Merge remote-tracking branch 'origin/dev' into chp_add_rand_state_ddpm

baruch11 · baruch11 · commit ddb6d695de20 · 2023-10-30T14:56:13.000+01:00
diff --git a/.github/workflows/test.yml b/.github/workflows/test.yml
@@ -1,20 +1,22 @@
-name: Unit test Qolmat
+name: Unit test on many environments
 
 on:
   push:
     branches:
       -dev
       -main
   pull_request:
+    types: [opened, synchronize, reopened, ready_for_review]
   workflow_dispatch:
 
 jobs:
   build-linux:
+    if: github.event.pull_request.draft == false
     runs-on: ${{matrix.os}}
     strategy:
       matrix:
         os: [ubuntu-latest, windows-latest]
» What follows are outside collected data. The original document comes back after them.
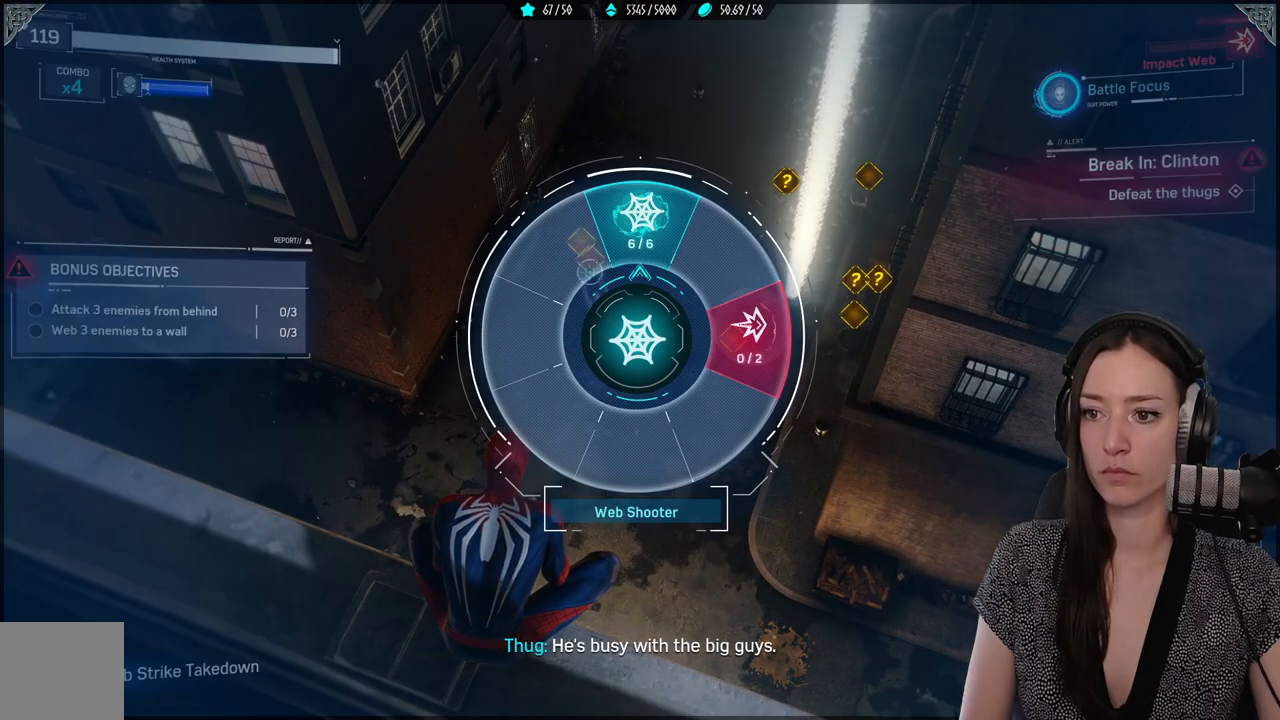
{"buttons": [], "left_stick": "center", "right_stick": "down-right", "events": [[250, "R1", "up"], [250, "R2", "up"], [250, "left_stick", "center"], [367, "right_stick", "down-right"]]}
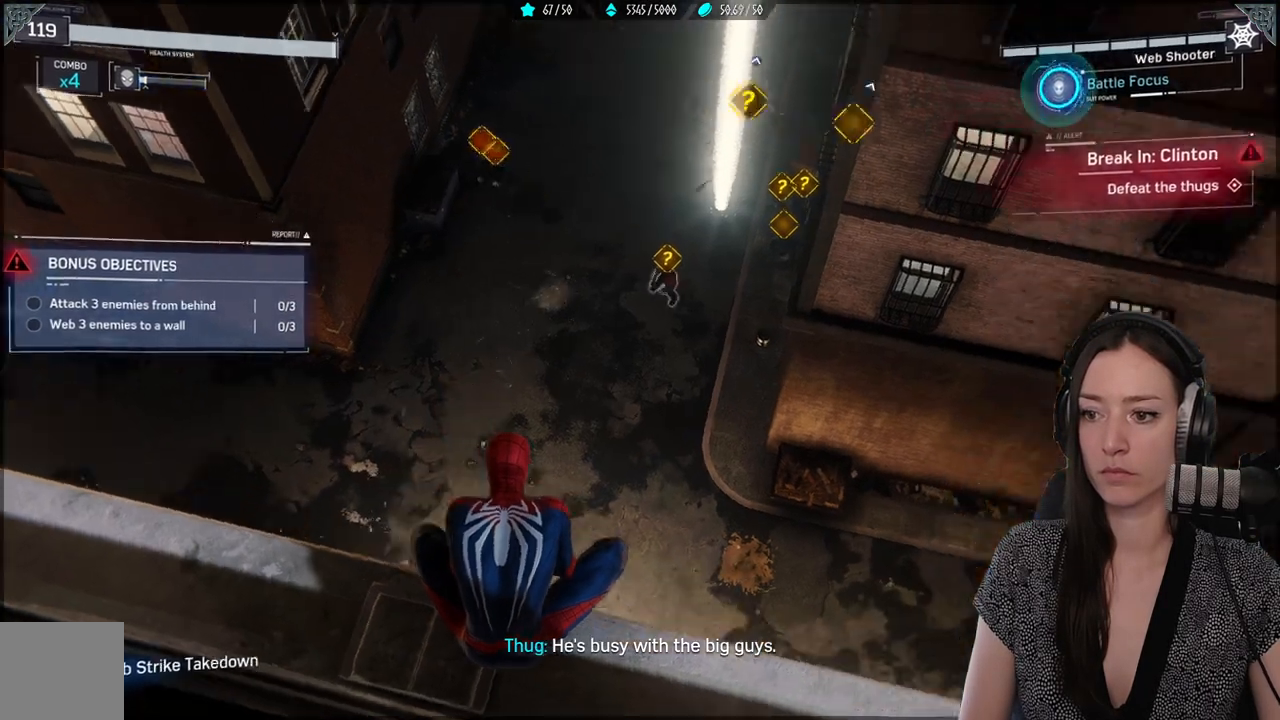
{"buttons": ["R1", "R2"], "left_stick": "center", "right_stick": "up", "events": [[117, "right_stick", "center"], [350, "right_stick", "up-left"], [467, "right_stick", "up"], [483, "R1", "down"], [483, "R2", "down"]]}
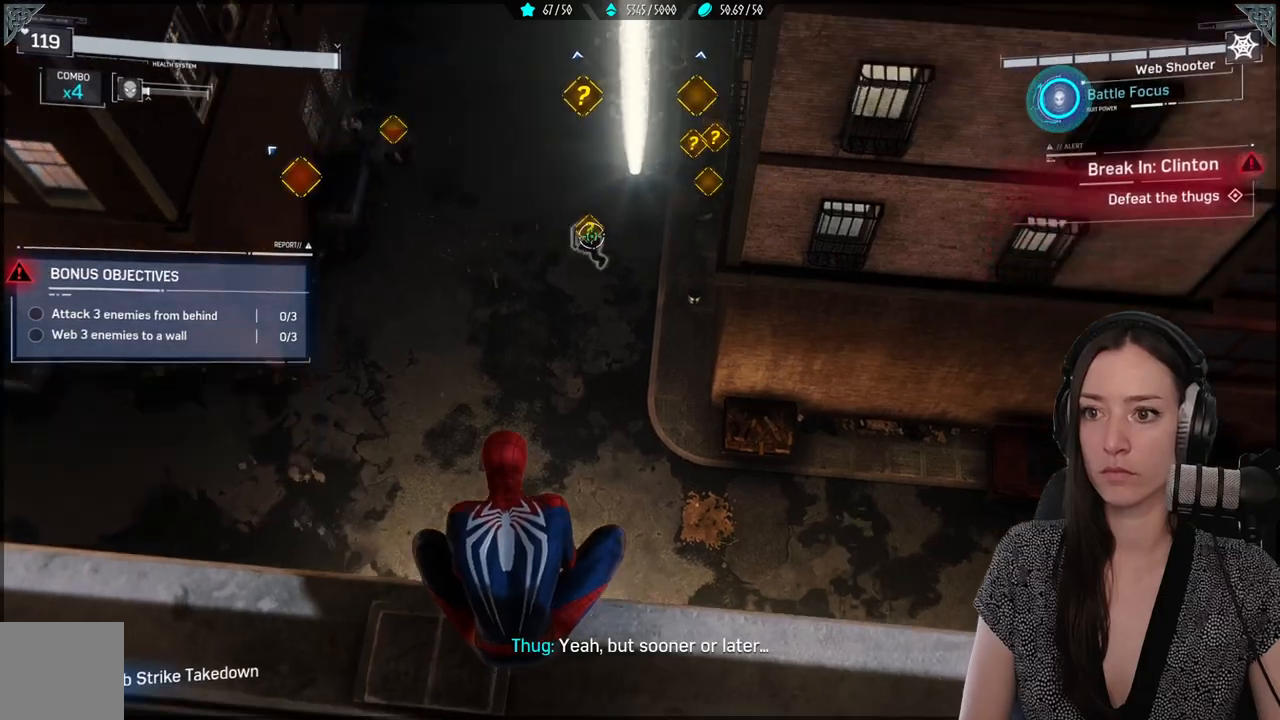
{"buttons": [], "left_stick": "center", "right_stick": "center", "events": [[67, "right_stick", "center"], [83, "R1", "up"], [83, "R2", "up"], [183, "R1", "down"], [183, "R2", "down"], [283, "R1", "up"], [283, "R2", "up"], [350, "R1", "down"], [350, "R2", "down"], [450, "R1", "up"], [450, "R2", "up"]]}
-        python-version: [3.8, 3.9]
+        python-version: ['3.8', '3.9', '3.10', '3.11']
     defaults:
       run:
         shell: bash -l {0}
diff --git a/.github/workflows/test_quick.yml b/.github/workflows/test_quick.yml
@@ -0,0 +1,43 @@
+name: Unit test Qolmat
+
+on:
+  push:
+    branches-ignore:
+      - dev
+      - main
+  workflow_dispatch:
+
+jobs:
+  basic-testing:
+    runs-on: ${{matrix.os}}
+    strategy:
+      matrix:
+        os: [ubuntu-latest]
+        python-version: [3.8]
+    defaults:
+      run:
+        shell: bash -l {0}
+
+    steps:
+      - name: Git clone
+        uses: actions/checkout@v3
+      - name: Set up venv for ci
+        uses: conda-incubator/setup-miniconda@v2
+        with:
+          python-version: ${{matrix.python-version}}
+          environment-file: environment.ci.yml
+      - name: Lint with flake8
+        run: |
+          conda install flake8
+          flake8
+      - name: Test with pytest
+        run: |
+          conda install pytest
+          pip install -e .[pytorch]
+          make coverage
+      - name: Test docstrings
+        run: make doctest
+      - name: typing with mypy
+        run: |
+          mypy qolmat
+          echo you should uncomment mypy qolmat and delete this line
diff --git a/qolmat/benchmark/metrics.py b/qolmat/benchmark/metrics.py
@@ -863,7 +863,6 @@ def kl_divergence_gaussian_exact(
     norm_M = (M**2).sum().sum()
     norm_y = (y**2).sum()
     term_diag_L = 2 * np.sum(np.log(np.diagonal(L2) / np.diagonal(L1)))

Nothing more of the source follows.